Droit au repos des patrons boulangers

Un boulanger de Saint-Paul les Dax, dans les Landes, qui a voulu faire fonctionner son four à pain 7 jours sur 7, a été condamné – à juste titre – pour cela. Et tous les séides opposés au droit du travail osent s’en indigner.

Il « a beau arguer que ses 22 salariés ont tous leurs 2 jours de congé hebdomadaire et que s’il applique la journée de repos, le manque à gagner le forcera à licencier, le message sous-jacent est suffisamment factieux pour que la Préfecture lui ordonne illico d’appliquer le règlement. « Une véritable provocation » s’insurge André Bercoff dans le Figaro.

▶ DONNÉES AFFICHÉES
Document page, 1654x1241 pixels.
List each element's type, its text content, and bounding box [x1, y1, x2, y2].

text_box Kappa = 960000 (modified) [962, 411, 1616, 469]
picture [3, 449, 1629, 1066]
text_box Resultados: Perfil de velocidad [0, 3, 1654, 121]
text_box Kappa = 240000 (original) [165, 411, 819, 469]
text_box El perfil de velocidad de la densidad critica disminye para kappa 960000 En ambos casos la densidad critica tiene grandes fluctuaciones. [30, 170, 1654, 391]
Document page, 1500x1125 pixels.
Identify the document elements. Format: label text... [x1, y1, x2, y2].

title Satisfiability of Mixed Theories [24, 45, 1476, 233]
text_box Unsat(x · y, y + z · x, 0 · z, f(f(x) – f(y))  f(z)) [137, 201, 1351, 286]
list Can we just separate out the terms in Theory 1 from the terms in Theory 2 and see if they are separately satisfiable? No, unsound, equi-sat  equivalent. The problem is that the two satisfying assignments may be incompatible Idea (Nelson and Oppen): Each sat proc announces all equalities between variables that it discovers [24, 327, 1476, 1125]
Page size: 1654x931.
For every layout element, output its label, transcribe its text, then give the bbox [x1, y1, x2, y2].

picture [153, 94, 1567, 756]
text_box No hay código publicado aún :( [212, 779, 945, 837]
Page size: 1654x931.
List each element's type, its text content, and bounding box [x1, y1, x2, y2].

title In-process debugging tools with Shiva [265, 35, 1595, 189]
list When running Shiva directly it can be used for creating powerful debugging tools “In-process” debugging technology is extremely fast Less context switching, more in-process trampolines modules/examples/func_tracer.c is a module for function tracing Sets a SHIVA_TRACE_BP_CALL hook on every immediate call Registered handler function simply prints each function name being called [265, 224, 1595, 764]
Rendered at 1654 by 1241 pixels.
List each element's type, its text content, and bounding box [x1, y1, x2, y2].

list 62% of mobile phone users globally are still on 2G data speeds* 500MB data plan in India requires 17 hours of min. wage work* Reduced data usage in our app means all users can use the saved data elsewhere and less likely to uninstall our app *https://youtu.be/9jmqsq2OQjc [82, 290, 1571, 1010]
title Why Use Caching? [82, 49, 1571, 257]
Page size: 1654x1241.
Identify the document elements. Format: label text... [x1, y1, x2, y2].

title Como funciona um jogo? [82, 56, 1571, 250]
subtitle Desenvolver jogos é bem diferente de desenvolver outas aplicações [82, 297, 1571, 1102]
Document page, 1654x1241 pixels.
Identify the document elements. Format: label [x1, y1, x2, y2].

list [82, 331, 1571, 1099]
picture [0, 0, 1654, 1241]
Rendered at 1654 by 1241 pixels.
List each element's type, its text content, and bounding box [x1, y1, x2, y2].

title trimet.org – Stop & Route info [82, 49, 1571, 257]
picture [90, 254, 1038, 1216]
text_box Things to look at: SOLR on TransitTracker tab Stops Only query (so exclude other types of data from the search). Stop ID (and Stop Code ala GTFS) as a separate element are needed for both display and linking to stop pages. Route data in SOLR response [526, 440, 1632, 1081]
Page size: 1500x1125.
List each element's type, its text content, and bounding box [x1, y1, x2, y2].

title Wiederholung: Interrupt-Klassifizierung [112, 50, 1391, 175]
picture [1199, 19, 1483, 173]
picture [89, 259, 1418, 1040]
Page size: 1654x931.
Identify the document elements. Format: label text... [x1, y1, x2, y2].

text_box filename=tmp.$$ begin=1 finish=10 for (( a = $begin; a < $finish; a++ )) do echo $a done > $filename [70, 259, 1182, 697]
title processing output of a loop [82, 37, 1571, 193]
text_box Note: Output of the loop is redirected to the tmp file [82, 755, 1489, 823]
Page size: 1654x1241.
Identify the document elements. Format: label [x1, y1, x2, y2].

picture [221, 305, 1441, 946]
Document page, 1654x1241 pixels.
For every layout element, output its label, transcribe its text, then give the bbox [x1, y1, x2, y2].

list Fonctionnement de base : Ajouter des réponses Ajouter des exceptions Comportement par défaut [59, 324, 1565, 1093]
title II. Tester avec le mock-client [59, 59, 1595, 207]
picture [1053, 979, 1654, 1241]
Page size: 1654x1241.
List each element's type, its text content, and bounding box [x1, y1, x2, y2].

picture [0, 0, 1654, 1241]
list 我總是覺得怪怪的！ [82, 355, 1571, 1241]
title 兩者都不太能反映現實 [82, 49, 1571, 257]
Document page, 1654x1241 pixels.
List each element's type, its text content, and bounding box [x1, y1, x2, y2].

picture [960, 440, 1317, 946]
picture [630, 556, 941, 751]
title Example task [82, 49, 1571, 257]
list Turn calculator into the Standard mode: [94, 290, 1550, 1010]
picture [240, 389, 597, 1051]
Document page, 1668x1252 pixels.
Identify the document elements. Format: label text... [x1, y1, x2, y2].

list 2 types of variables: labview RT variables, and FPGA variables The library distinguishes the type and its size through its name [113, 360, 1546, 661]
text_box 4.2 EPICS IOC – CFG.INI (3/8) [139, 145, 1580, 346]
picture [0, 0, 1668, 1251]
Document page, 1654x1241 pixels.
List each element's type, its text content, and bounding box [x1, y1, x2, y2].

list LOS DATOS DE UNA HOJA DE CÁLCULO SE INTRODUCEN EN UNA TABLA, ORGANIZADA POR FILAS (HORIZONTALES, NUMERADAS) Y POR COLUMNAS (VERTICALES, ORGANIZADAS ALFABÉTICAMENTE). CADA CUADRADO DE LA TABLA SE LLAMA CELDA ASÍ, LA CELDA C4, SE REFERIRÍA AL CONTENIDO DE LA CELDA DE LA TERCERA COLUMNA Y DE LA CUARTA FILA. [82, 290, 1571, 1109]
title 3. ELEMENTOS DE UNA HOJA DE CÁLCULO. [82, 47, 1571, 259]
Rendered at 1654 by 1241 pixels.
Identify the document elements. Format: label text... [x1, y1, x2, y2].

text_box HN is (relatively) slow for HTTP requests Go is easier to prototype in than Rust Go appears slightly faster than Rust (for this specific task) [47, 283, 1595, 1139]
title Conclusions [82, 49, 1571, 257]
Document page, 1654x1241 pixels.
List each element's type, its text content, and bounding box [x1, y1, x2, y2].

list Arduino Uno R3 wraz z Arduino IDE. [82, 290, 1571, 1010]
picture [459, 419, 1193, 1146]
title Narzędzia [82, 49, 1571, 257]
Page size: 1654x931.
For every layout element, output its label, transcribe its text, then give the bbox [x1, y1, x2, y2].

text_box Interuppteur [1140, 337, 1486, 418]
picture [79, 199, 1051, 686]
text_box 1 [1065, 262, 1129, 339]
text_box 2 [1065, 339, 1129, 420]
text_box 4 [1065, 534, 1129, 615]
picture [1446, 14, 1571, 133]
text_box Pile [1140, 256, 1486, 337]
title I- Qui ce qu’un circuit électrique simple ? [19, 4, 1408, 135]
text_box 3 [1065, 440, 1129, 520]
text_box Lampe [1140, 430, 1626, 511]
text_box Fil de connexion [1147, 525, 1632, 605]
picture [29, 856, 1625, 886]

▶ OBJECTIF
Renvoyez mot pour mot le passage de l'extrait sur le repos des patrons boulangers qui s'ouvre sur les mots contenant "Un boulanger de" et se clôt sur "osent s’en indigner.".

▶ CORRIGÉ ATTENDU
Un boulanger de Saint-Paul les Dax, dans les Landes, qui a voulu faire fonctionner son four à pain 7 jours sur 7, a été condamné – à juste titre – pour cela. Et tous les séides opposés au droit du travail osent s’en indigner.